=== Section Start ===

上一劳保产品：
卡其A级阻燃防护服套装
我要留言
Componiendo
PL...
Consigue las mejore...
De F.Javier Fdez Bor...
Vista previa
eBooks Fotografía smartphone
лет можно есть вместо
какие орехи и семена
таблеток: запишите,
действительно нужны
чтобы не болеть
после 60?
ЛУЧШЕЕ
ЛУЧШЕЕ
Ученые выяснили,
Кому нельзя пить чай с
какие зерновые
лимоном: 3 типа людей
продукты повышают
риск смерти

=== Section End ===

◆ Exercise description:
Return every line of the entries above without any change.

◆ Answer box:
上一劳保产品：
卡其A级阻燃防护服套装
我要留言
Componiendo
PL...
Consigue las mejore...
De F.Javier Fdez Bor...
Vista previa
eBooks Fotografía smartphone
лет можно есть вместо
какие орехи и семена
таблеток: запишите,
действительно нужны
чтобы не болеть
после 60?
ЛУЧШЕЕ
ЛУЧШЕЕ
Ученые выяснили,
Кому нельзя пить чай с
какие зерновые
лимоном: 3 типа людей
продукты повышают
риск смерти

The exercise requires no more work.